This Christmas season has been rough. There’s no denying it. And it seems as though everything came crashing down today. So I decided to do something for myself. I’m giving myself a Christmas gift.
There are times when I wish that gift would be something chocolate, or some wine, and normally it would be. I mean come on, why not unwind a little bit and relax? But this year, I’m giving myself something different. I’m giving myself peace.
I can finally have peace of mind. This comes after God has kicked me around a bit. I’ve had my Job time this year. And unfortunately, I haven’t come out of it with my faith as intact as Job’s, but I’m working on it. Everyone goes through these times. I’ve fought my depression as if it’s a huge war I’m waging. Now I’m calling a truce, at the very least, and hopefully this will be a full all out stop to the war.
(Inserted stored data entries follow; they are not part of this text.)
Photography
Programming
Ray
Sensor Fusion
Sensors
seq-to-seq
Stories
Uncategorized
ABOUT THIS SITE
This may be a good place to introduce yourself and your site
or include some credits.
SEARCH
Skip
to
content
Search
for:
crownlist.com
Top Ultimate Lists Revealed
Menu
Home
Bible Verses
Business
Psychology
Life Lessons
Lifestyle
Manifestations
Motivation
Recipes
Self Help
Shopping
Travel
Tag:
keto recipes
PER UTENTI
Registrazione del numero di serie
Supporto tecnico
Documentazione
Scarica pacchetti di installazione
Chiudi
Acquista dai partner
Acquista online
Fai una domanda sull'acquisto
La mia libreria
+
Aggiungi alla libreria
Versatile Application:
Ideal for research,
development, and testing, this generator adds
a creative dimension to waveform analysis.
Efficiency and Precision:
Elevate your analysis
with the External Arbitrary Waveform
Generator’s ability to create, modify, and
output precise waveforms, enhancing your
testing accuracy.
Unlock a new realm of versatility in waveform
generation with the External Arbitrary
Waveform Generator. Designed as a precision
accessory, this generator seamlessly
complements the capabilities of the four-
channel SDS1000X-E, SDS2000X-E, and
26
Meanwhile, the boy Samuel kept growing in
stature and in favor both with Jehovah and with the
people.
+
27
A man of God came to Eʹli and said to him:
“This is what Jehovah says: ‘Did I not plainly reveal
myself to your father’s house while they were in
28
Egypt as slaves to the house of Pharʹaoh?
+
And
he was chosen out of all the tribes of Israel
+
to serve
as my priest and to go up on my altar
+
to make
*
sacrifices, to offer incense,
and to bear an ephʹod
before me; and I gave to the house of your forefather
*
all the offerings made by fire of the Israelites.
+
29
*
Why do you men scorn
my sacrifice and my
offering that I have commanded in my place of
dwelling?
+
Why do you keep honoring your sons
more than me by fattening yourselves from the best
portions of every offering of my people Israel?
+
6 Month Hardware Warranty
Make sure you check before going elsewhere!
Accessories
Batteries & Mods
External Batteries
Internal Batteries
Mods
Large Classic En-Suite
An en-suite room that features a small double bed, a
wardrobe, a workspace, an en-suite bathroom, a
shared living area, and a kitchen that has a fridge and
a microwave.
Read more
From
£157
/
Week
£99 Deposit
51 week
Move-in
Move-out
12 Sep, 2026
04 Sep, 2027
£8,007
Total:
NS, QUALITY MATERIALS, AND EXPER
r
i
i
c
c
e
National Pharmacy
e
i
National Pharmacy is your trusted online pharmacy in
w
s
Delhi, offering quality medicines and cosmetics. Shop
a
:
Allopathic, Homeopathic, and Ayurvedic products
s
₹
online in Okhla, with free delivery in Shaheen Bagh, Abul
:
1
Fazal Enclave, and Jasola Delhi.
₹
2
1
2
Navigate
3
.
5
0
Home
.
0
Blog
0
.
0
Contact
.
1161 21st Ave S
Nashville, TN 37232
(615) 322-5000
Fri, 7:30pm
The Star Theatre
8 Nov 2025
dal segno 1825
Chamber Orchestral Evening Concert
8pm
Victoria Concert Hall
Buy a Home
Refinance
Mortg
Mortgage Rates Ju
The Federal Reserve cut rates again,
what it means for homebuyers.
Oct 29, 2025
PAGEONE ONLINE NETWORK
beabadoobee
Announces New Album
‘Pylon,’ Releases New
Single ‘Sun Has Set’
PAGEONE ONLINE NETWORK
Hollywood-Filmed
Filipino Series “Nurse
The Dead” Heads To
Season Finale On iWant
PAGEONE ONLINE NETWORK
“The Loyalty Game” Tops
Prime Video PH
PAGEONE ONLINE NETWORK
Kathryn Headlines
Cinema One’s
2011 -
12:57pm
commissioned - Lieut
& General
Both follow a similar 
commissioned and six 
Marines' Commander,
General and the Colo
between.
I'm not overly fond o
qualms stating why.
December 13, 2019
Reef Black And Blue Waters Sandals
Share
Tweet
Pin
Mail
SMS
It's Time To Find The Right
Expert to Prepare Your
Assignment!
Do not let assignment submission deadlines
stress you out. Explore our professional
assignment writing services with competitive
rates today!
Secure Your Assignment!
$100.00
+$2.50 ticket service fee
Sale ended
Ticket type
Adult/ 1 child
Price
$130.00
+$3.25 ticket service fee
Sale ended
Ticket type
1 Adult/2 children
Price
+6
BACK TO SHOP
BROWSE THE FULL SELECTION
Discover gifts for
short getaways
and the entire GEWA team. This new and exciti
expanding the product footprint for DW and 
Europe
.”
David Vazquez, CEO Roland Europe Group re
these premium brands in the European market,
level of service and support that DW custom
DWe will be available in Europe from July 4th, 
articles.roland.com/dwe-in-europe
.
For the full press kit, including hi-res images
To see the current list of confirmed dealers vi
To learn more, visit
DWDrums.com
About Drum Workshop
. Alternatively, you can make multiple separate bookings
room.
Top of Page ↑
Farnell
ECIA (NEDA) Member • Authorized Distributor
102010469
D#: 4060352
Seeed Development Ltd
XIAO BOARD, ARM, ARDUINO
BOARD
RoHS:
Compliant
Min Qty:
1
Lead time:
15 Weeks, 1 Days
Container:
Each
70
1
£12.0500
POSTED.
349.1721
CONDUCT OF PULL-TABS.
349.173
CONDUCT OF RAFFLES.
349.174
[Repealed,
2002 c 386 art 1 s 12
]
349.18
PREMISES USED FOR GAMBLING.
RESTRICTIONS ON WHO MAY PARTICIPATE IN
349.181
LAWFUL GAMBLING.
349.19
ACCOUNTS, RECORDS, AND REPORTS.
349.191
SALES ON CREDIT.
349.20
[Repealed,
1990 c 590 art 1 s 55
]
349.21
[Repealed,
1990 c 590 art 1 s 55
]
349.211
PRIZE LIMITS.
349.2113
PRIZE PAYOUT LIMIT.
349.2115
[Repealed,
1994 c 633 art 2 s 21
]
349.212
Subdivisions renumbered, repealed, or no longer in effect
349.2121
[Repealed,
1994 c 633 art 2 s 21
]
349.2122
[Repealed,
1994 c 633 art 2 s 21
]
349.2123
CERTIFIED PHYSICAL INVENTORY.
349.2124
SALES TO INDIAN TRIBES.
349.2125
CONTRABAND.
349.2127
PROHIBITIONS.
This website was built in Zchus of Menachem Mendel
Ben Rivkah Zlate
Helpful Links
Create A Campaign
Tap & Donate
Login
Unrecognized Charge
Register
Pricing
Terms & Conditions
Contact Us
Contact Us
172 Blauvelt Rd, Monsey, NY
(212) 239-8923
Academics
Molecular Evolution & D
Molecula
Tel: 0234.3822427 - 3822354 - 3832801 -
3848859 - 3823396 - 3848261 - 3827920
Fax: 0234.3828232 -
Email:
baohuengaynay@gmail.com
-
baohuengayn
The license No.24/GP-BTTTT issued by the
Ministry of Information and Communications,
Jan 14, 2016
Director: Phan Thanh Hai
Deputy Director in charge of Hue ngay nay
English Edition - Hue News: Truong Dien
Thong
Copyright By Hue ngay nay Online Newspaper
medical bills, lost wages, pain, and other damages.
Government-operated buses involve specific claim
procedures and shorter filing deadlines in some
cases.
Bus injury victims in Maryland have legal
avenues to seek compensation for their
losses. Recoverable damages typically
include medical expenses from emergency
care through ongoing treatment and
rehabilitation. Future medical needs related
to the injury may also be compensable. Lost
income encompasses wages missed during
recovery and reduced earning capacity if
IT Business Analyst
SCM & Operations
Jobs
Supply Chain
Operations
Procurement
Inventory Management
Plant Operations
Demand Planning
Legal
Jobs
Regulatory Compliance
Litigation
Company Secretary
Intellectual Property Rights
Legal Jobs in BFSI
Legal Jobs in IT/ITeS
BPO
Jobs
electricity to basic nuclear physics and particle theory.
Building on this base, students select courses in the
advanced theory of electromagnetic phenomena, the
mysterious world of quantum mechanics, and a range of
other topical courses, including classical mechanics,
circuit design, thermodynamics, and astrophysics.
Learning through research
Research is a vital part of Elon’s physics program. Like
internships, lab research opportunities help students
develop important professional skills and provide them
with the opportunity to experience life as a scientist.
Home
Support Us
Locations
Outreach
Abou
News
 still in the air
What is happening is that I’ve finally realized, to the fullest extent, that my place is not working for the church. See, here’s the deal. A while back there was a job opening at the local elementary school for someone to teach reading and be a playground aide. I considered, but then backed away from it through fear of the unknown. However, after being kicked around a bit more, there are two more openings. One at the elementary again, and this is the kicker: there’s one at the high school! The ages in which I am most adept at teaching! It’s only for the second semester of the school year, and no promises after that (the local school didn’t meet Annual Yearly Progress, which means they have to do something about the test scores). I really feel that I’m being led toward this. I can’t explain why. I just do. So I’ll try for it. If I get it, wonderful! If I don’t…Well, we’ll work that out later. I also know not to quit the job at the church quite yet. I still need that income to help me out until I know for sure what will happen with this job.
So, with a plan in place, I give myself peace. Granted I may need some help from the friendly local pharmacist (Xanax is wonderful still!), but overall I will have peace. I will let go of what I cannot control. I will not worry about it. I will be fine. So peace be with you! (If you’re Lutheran, I dare you to not answer, even in your mind: And also with you!)